The Boar's Head was a salient in the German lines around the tiny village of Richebourg l'Avoue. The trenches here were once part of the German support line; following meagre British success at the Battle of Aubers Ridge in May 1915, new front line positions were established which would remain the same until April 1918. The Boar's Head was so named because the westward pointing salient it created looked like the head of a boar. For units occupying the line here, this salient had given the Germans the upper hand and had enabled them to lay enfilade fire on forward trenches, patrols in No Man's Land and wiring parties. It had been a thorn in the side of the British army for some time, and local commanders had long wished to be rid of it.

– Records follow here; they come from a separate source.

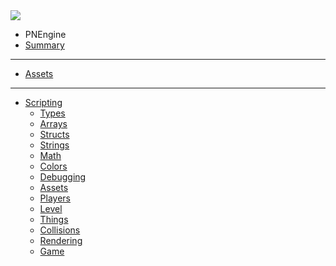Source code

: <a href="https://schwungus.software">
    <img class="logo" src="https://schwungus.software/assets/logo.png"></img>
</a>

* PNEngine
* [Summary](pnengine/summary.md)

---

* [Assets](pnengine/assets.md)

---

* [Scripting](pnengine/scripting/)
  * [Types](pnengine/scripting/types.md)
  * [Arrays](pnengine/scripting/arrays.md)
  * [Structs](pnengine/scripting/structs.md)
  * [Strings](pnengine/scripting/strings.md)
  * [Math](pnengine/scripting/math.md)
  * [Colors](pnengine/scripting/colors.md)
  * [Debugging](pnengine/scripting/debugging.md)
  * [Assets](pnengine/scripting/assets.md)
  * [Players](pnengine/scripting/players.md)
  * [Level](pnengine/scripting/level.md)
  * [Things](pnengine/scripting/things.md)
  * [Collisions](pnengine/scripting/collisions.md)
  * [Rendering](pnengine/scripting/rendering.md)
  * [Game](pnengine/scripting/game.md)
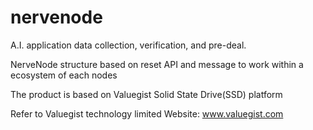 # nervenode
A.I. application data collection, verification, and pre-deal.

NerveNode structure based on reset API and message to work within a ecosystem of each nodes

The product is based on Valuegist Solid State Drive(SSD) platform

Refer to Valuegist technology limited
Website: www.valuegist.com
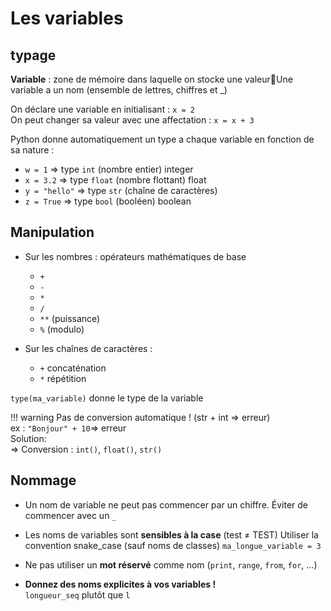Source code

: # Les variables 

## typage

__Variable__ : zone de mémoire dans laquelle on stocke une valeurUne variable a un nom (ensemble de lettres, chiffres et _)

On déclare une variable en initialisant : `x = 2`  
On peut changer sa valeur avec une affectation : `x = x + 3`

Python donne automatiquement un type a chaque variable en fonction de sa nature : 

* `w = 1`				⇒ type `int` (nombre entier) integer
* `x = 3.2`			    ⇒ type `float` (nombre flottant) float
* `y = "hello"`	        ⇒ type `str` (chaîne de caractères)
* `z = True`			⇒ type `bool` (booléen) boolean

## Manipulation

* Sur les nombres : opérateurs mathématiques de base  

    * `+`
    * `-`	
    * `*`	
    * `/`	
    * `**` (puissance)		
    * `%` (modulo)

* Sur les chaînes de caractères :
    * `+`	concaténation
    * `*`	répétition

`type(ma_variable)` donne le type de la variable

!!! warning
    Pas de conversion automatique ! (str + int ⇒ erreur)   
    ex : `"Bonjour" + 10`=> erreur  
    Solution:   
        => Conversion : `int()`, `float()`, `str()`


## Nommage

* Un nom de variable ne peut pas commencer par un chiffre. 
Éviter de commencer avec un `_`

* Les noms de variables sont __sensibles à la case__ (test ≠ TEST)
Utiliser la convention snake_case (sauf noms de classes)
`ma_longue_variable = 3`

* Ne pas utiliser un __mot réservé__ comme nom (`print`, `range`, `from`, `for`, …)

* __Donnez des noms explicites à vos variables !__  
`longueur_seq` plutôt que `l`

That opportunity finally came in June 1916.
Plans for the Battle of the Somme dated back to late 1915, and as the Anglo-French offensive approached in the early summer of 1916 it had become much more of a British affair, given the drastic situation at Verdun. Disguising the huge build-up on the Somme had proved problematic, and in an attempt to confuse the Germans as to the true location of the attack, a number of diversionary operations were planned. The attack on the Boar's Head was one such operation.
The plan was to launch a two-battalion attack, with a third in reserve. The leading units would 'bite off' the salient and enter the German lines as far as the support trenches. Here they would establish a new front line, possibly draw in some German reserves that might otherwise be sent to the Somme and generally confuse the enemy.

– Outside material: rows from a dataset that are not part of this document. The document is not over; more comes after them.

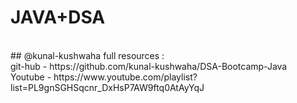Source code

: # JAVA+DSA
<br/>
## @kunal-kushwaha
full resources : 
<br/>
git-hub - https://github.com/kunal-kushwaha/DSA-Bootcamp-Java
<br/>
Youtube - https://www.youtube.com/playlist?list=PL9gnSGHSqcnr_DxHsP7AW9ftq0AtAyYqJ
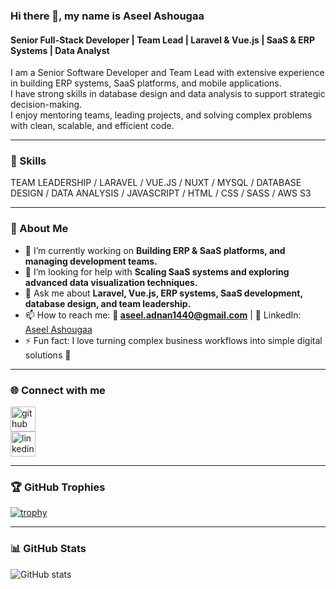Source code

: ### Hi there 👋, my name is Aseel Ashougaa  
#### Senior Full-Stack Developer | Team Lead | Laravel & Vue.js | SaaS & ERP Systems | Data Analyst  


I am a Senior Software Developer and Team Lead with extensive experience in building ERP systems, SaaS platforms, and mobile applications.  
I have strong skills in database design and data analysis to support strategic decision-making.  
I enjoy mentoring teams, leading projects, and solving complex problems with clean, scalable, and efficient code.  

---

### 🔧 Skills  
TEAM LEADERSHIP / LARAVEL / VUE.JS / NUXT / MYSQL / DATABASE DESIGN / DATA ANALYSIS / JAVASCRIPT / HTML / CSS / SASS / AWS S3  

---

### 🚀 About Me
- 🔭 I’m currently working on **Building ERP & SaaS platforms, and managing development teams.**  
- 🤔 I’m looking for help with **Scaling SaaS systems and exploring advanced data visualization techniques.**  
- 💬 Ask me about **Laravel, Vue.js, ERP systems, SaaS development, database design, and team leadership.**  
- 📫 How to reach me: **📧 aseel.adnan1440@gmail.com** | 💼 LinkedIn: [Aseel Ashougaa](https://www.linkedin.com/in/aseel-ashogaa/)  
- ⚡ Fun fact: I love turning complex business workflows into simple digital solutions 🚀  

---

### 🌐 Connect with me
[<img src='https://cdn.jsdelivr.net/npm/simple-icons@3.0.1/icons/github.svg' alt='github' height='40'>](https://github.com/aseelar)  
[<img src='https://cdn.jsdelivr.net/npm/simple-icons@3.0.1/icons/linkedin.svg' alt='linkedin' height='40'>](https://www.linkedin.com/in/aseel-ashogaa/)  

---

### 🏆 GitHub Trophies
[![trophy](https://github-profile-trophy.vercel.app/?username=aseelar&theme=onedark)](https://github.com/ryo-ma/github-profile-trophy)  

---

### 📊 GitHub Stats
![GitHub stats](https://github-readme-stats.vercel.app/api?username=aseelar&show_icons=true&theme=radical)
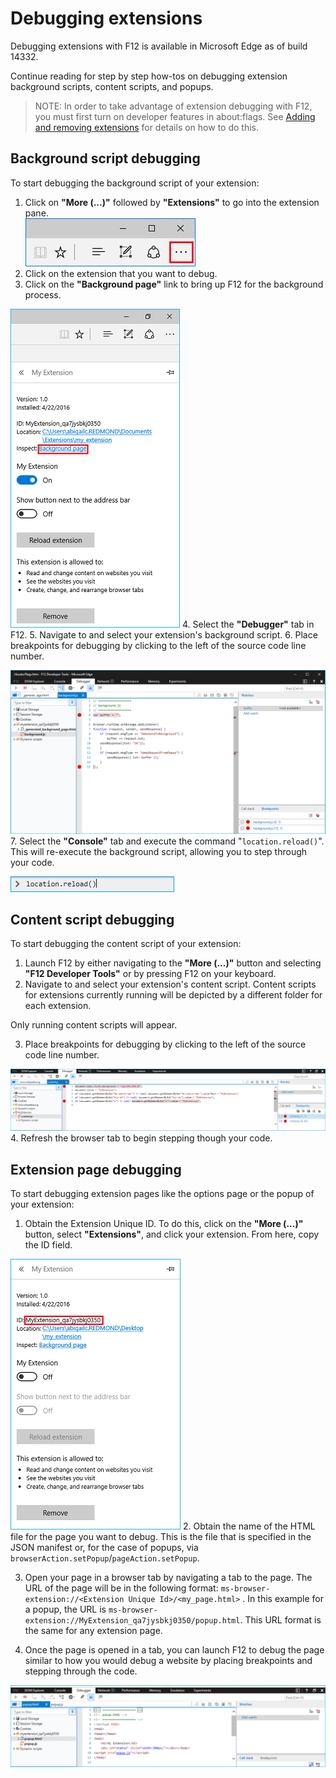 # Debugging extensions

Debugging extensions with F12 is available in Microsoft Edge as of build 14332.

Continue reading for step by step how-tos on debugging extension background scripts, content scripts, and popups.

> NOTE: In order to take advantage of extension debugging with F12, you must first turn on developer features in about:flags. See [Adding and removing extensions](../adding-and-removing-extensions) for details on how to do this.

## Background script debugging
To start debugging the background script of your extension:

1. Click on **"More (...)"** followed by **"Extensions"** to go into the extension pane.  
 ![more button](../media/morebutton.PNG)
2. Click on the extension that you want to debug.
3. Click on the **"Background page"** link to bring up F12 for the background process.

 ![selected extension view of options with inspect link](../media/debug-inspect.png)
4. Select the **"Debugger"** tab in F12.
5. Navigate to and select your extension's background script. 
6. Place breakpoints for debugging by clicking to the left of the source code line number.

 ![f12 console showing background script with break points](../media/debug-f12-background.png)
7. Select the **"Console"** tab and execute the command "`location.reload()`". This will re-execute the background script, allowing you to step through your code.

 ![console with location.reload entered](../media/debug-f12-background-console.png)


## Content script debugging
To start debugging the content script of your extension:

1. Launch F12 by either navigating to the **"More (...)"** button and selecting **"F12 Developer Tools"** or by pressing F12 on your keyboard.
2. Navigate to and select your extension's content script. Content scripts for extensions currently running will be depicted by a different folder for each extension. 

 Only running content scripts will appear.
 
3. Place breakpoints for debugging by clicking to the left of the source code line number. 

 ![f12 with content script being debugged](../media/debug-content-f12.png)
4. Refresh the browser tab to begin stepping though your code.




## Extension page debugging
To start debugging extension pages like the options page or the popup of your extension:

1. Obtain the Extension Unique ID. To do this, click on the **"More (...)"** button, select **"Extensions"**, and click your extension. From here, copy the ID field.

 ![unique id of extension](../media/debug-popup-id.png)
2. Obtain the name of the HTML file for the page you want to debug. This is the file that is specified in the JSON manifest or, for the case of popups, via `browserAction.setPopup`/`pageAction.setPopup`.
 
3. Open your page in a browser tab by navigating a tab to the page. The URL of the page will be in the following format: 
`ms-browser-extension://<Extension Unique Id>/<my_page.html>` . In this example for a popup, the URL is `ms-browser-extension://MyExtension_qa7jysbkj0350/popup.html`. This URL format is the same for any extension page.

4. Once the page is opened in a tab, you can launch F12 to debug the page similar to how you would debug a website by placing breakpoints and stepping through the code.

 ![popup debugging with f12](../media/debug-popup-f12.png)





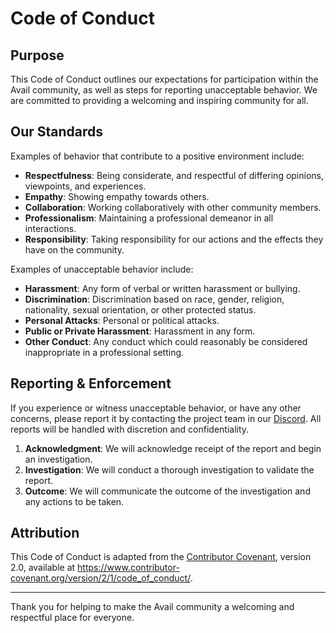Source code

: # Code of Conduct

## Purpose

This Code of Conduct outlines our expectations for participation within the Avail community, as well as steps for reporting unacceptable behavior. We are committed to providing a welcoming and inspiring community for all.

## Our Standards

Examples of behavior that contribute to a positive environment include:

- **Respectfulness**: Being considerate, and respectful of differing opinions, viewpoints, and experiences.
- **Empathy**: Showing empathy towards others.
- **Collaboration**: Working collaboratively with other community members.
- **Professionalism**: Maintaining a professional demeanor in all interactions.
- **Responsibility**: Taking responsibility for our actions and the effects they have on the community.

Examples of unacceptable behavior include:

- **Harassment**: Any form of verbal or written harassment or bullying.
- **Discrimination**: Discrimination based on race, gender, religion, nationality, sexual orientation, or other protected status.
- **Personal Attacks**: Personal or political attacks.
- **Public or Private Harassment**: Harassment in any form.
- **Other Conduct**: Any conduct which could reasonably be considered inappropriate in a professional setting.

## Reporting & Enforcement

If you experience or witness unacceptable behavior, or have any other concerns, please report it by contacting the project team in our [Discord](https://discord.com/invite/y6fHnxZQX8). All reports will be handled with discretion and confidentiality.

1. **Acknowledgment**: We will acknowledge receipt of the report and begin an investigation.
2. **Investigation**: We will conduct a thorough investigation to validate the report.
3. **Outcome**: We will communicate the outcome of the investigation and any actions to be taken.

## Attribution

This Code of Conduct is adapted from the [Contributor Covenant](https://www.contributor-covenant.org), version 2.0, available at https://www.contributor-covenant.org/version/2/1/code_of_conduct/.

---

Thank you for helping to make the Avail community a welcoming and respectful place for everyone.
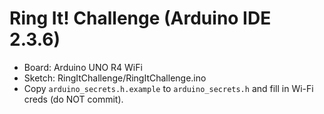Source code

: # Ring It! Challenge (Arduino IDE 2.3.6)
- Board: Arduino UNO R4 WiFi
- Sketch: RingItChallenge/RingItChallenge.ino
- Copy `arduino_secrets.h.example` to `arduino_secrets.h` and fill in Wi-Fi creds (do NOT commit).
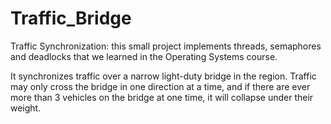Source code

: # Traffic_Bridge

Traffic Synchronization: this small project implements threads, semaphores and deadlocks that we learned in the Operating Systems course.

It synchronizes traffic over a narrow light-duty bridge in the region. Traffic may only cross the bridge in one direction at a time, and if there are ever more than 3 vehicles on the bridge at 
one time, it will collapse under their weight.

The plan was developed at Corps headquarters, and the 39th Division was chosen to carry it out. Major General R Dawson, commanding the 39th, decided his senior brigade would be used, and the South Downs were selected given their good reputation and cohesion as a unit. The 11th Battalion would lead, with the 12th on its right and the 13th in reserve. Plans were passed down to battalion level.
Lieutenant Colonel Harman Grisewood, commanding the 11th Battalion, received them with mixed emotions. Grisewood, from Bognor, had joined the 11th with his two brothers in 1914. Harman had risen to command a company, then the battalion. One brother became the adjutant, and another was a platoon commander. The adjutant had died of illness at Merville in late March 1916, and veterans of the 11th noted how the Colonel became a changed man after this. He looked at the plans for the assault and was concerned that an assault over largely unfamiliar ground with untried troops might result in a disaster. Grisewood is said to have told his brigade commander "I am not sacrificing my men as cannon-fodder!"

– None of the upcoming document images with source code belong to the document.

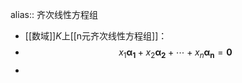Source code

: alias:: 齐次线性方程组

- [[数域]]$K$上[[n元齐次线性方程组]]：
- $$x_1\boldsymbol{\alpha_1}+x_2\boldsymbol{\alpha_2}+\cdots+x_n\boldsymbol{\alpha_n}=\boldsymbol{0}$$
-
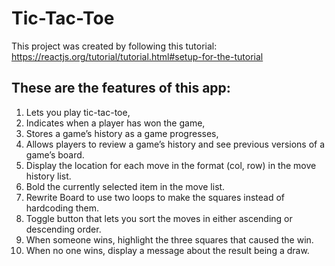 # Tic-Tac-Toe
This project was created by following this tutorial: https://reactjs.org/tutorial/tutorial.html#setup-for-the-tutorial 

## These are the features of this app: 
1. Lets you play tic-tac-toe,
2. Indicates when a player has won the game,
3. Stores a game’s history as a game progresses,
4. Allows players to review a game’s history and see previous versions of a game’s board.
5. Display the location for each move in the format (col, row) in the move history list.
6. Bold the currently selected item in the move list.
7. Rewrite Board to use two loops to make the squares instead of hardcoding them.
8. Toggle button that lets you sort the moves in either ascending or descending order.
9. When someone wins, highlight the three squares that caused the win.
10. When no one wins, display a message about the result being a draw.
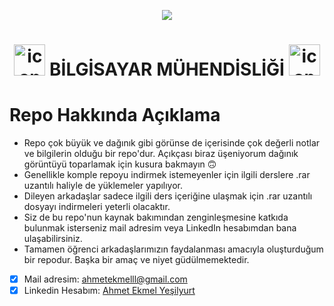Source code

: <p align="center">
  <img src="https://user-images.githubusercontent.com/43041763/186436009-f2762902-ad72-417a-aba5-b192bf1f4768.png">  
</p>
<h1 align="center">
  <img width="50" height="50" src="https://user-images.githubusercontent.com/43041763/186440936-fd4a31bb-0c8b-45ae-8c7e-e20b29d558cd.png" alt="icon-1">
  BİLGİSAYAR MÜHENDİSLİĞİ
  <img width="50" height="50" src="https://user-images.githubusercontent.com/43041763/186441840-6e09aacc-8bae-43dd-8640-f46b69d0441d.png" alt="icon-2">
</h1>

# Repo Hakkında Açıklama
- Repo çok büyük ve dağınık gibi görünse de içerisinde çok değerli notlar ve bilgilerin olduğu bir repo'dur. Açıkçası biraz üşeniyorum dağınık görüntüyü toparlamak için kusura bakmayın :upside_down_face:
- Genellikle komple repoyu indirmek istemeyenler için ilgili derslere .rar uzantılı haliyle de yüklemeler yapılıyor.
- Dileyen arkadaşlar sadece ilgili ders içeriğine ulaşmak için .rar uzantılı dosyayı indirmeleri yeterli olacaktır.
- Siz de bu repo'nun kaynak bakımından zenginleşmesine katkıda bulunmak isterseniz mail adresim veya LinkedIn hesabımdan bana ulaşabilirsiniz.
- Tamamen öğrenci arkadaşlarımızın faydalanması amacıyla oluşturduğum bir repodur. Başka bir amaç ve niyet güdülmemektedir.

- [x] Mail adresim: ahmetekmelll@gmail.com
- [x] Linkedin Hesabım: [Ahmet Ekmel Yeşilyurt](https://www.linkedin.com/in/ahmetekmell/)
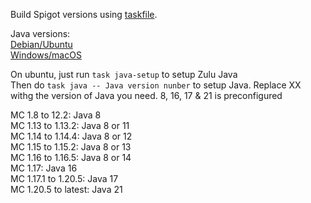 Build Spigot versions using [taskfile](https://taskfile.dev/).

Java versions:\
[Debian/Ubuntu](https://docs.azul.com/core/install/debian)\
[Windows/macOS](https://www.azul.com/downloads/#zulu)

On ubuntu, just run `task java-setup` to setup Zulu Java\
Then do `task java -- Java version nunber` to setup Java. Replace XX withg the version of Java you need. 8, 16, 17 & 21 is preconfigured

MC 1.8 to 12.2: Java 8\
MC 1.13 to 1.13.2: Java 8 or 11\
MC 1.14 to 1.14.4: Java 8 or 12\
MC 1.15 to 1.15.2: Java 8 or 13\
MC 1.16 to 1.16.5: Java 8 or 14\
MC 1.17: Java 16\
MC 1.17.1 to 1.20.5: Java 17\
MC 1.20.5 to latest: Java 21
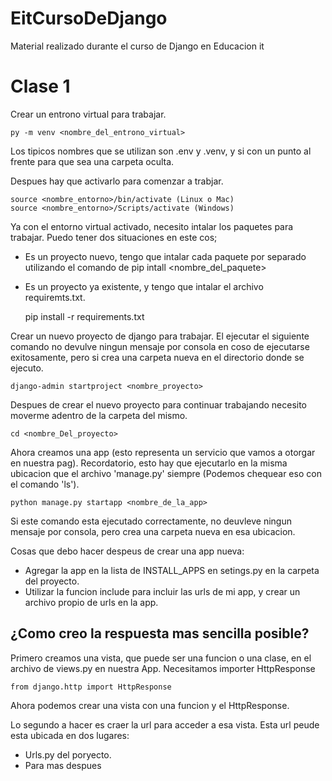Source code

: # EitCursoDeDjango
Material realizado durante el curso de Django en Educacion it

# Clase 1

Crear un entrono virtual para trabajar.

    py -m venv <nombre_del_entrono_virtual>

Los tipicos nombres que se utilizan son .env y .venv, y si con un punto al frente para que sea una carpeta oculta. 

Despues hay que activarlo para comenzar a trabjar.

    source <nombre_entorno>/bin/activate (Linux o Mac)
    source <nombre_entorno>/Scripts/activate (Windows)

Ya con el entorno virtual activado, necesito intalar los paquetes para trabajar. Puedo tener dos situaciones en este cos;

* Es un proyecto nuevo, tengo que intalar cada paquete por separado utilizando el comando de 
    pip intall <nombre_del_paquete>

* Es un proyecto ya existente, y tengo que intalar el archivo requiremts.txt.

    pip install -r requirements.txt

Crear un nuevo proyecto de django para trabajar. El ejecutar el siguiente comando no devulve ningun mensaje por consola en coso de ejecutarse exitosamente, pero si crea una carpeta nueva en el directorio donde se ejecuto.

    django-admin startproject <nombre_proyecto>

Despues de crear el nuevo proyecto para continuar trabajando necesito moverme adentro de la carpeta del mismo.

    cd <nombre_Del_proyecto>

Ahora creamos una app (esto representa un servicio que vamos a otorgar en nuestra pag). Recordatorio, esto hay que ejecutarlo en la misma ubicacion que el archivo 'manage.py' siempre (Podemos chequear eso con el comando 'ls').

    python manage.py startapp <nombre_de_la_app>

Si este comando esta ejecutado correctamente, no deuvleve ningun mensaje por consola, pero crea una carpeta nueva en esa ubicacion. 

Cosas que debo hacer despeus de crear una app nueva:
* Agregar la app en la lista de INSTALL_APPS en setings.py en la carpeta del proyecto. 
* Utilizar la funcion include para incluir las urls de mi app, y crear un archivo propio de urls en la app.

## ¿Como creo la respuesta mas sencilla posible?

Primero creamos una vista, que puede ser una funcion o una clase, en el archivo de views.py en nuestra App. Necesitamos importer HttpResponse

    from django.http import HttpResponse

Ahora podemos crear una vista con una funcion y el HttpResponse.

Lo segundo a hacer es craer la url para acceder a esa vista. Esta url peude esta ubicada en dos lugares:
* Urls.py del poryecto.
* Para mas despues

The attack had to go in regardless, and Major General Dawson lost faith in the ability of the 11th Battalion to carry it out, particularly if their commanding officer had no stomach for the fight. He therefore dismissed Grisewood, relegated the 11th to the support role and replaced them with the 13th. Grisewood left his men on the eve of the battle, never to return.
Meanwhile preparations for the 'raid', as it was known officially, were well in hand. The divisional artillery began the usual preparatory bombardment several days in advance, and behind the lines the troops practised the operation at the divisional training ground. 'Z' Day for the Somme Offensive was changed to 1 July because of poor weather, so the date for the attack on the Boar's Head was likewise modified to 30 June. However, this information did not arrive until the last minute, after the South Downs had left the training area and were already on their way to the front line at Richebourg.
The delay did not give them any further chance to practice, but simply meant they would now hang around in the forward area until Zero Hour on the 30th.